The records below hold pictures; please leave those out and retype the rest exactly.

> **THE DATA**
---+---
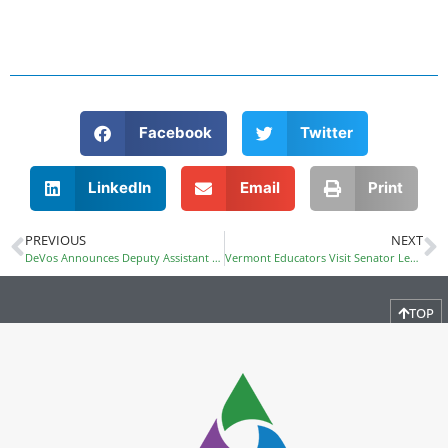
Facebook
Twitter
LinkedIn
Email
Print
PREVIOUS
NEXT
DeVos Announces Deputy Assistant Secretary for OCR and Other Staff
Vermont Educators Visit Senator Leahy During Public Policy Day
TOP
---+---
> **RESPONSE FOR THIS EXERCISE**
Facebook
Twitter
LinkedIn
Email
Print
PREVIOUS
NEXT
DeVos Announces Deputy Assistant Secretary for OCR and Other Staff
Vermont Educators Visit Senator Leahy During Public Policy Day
TOP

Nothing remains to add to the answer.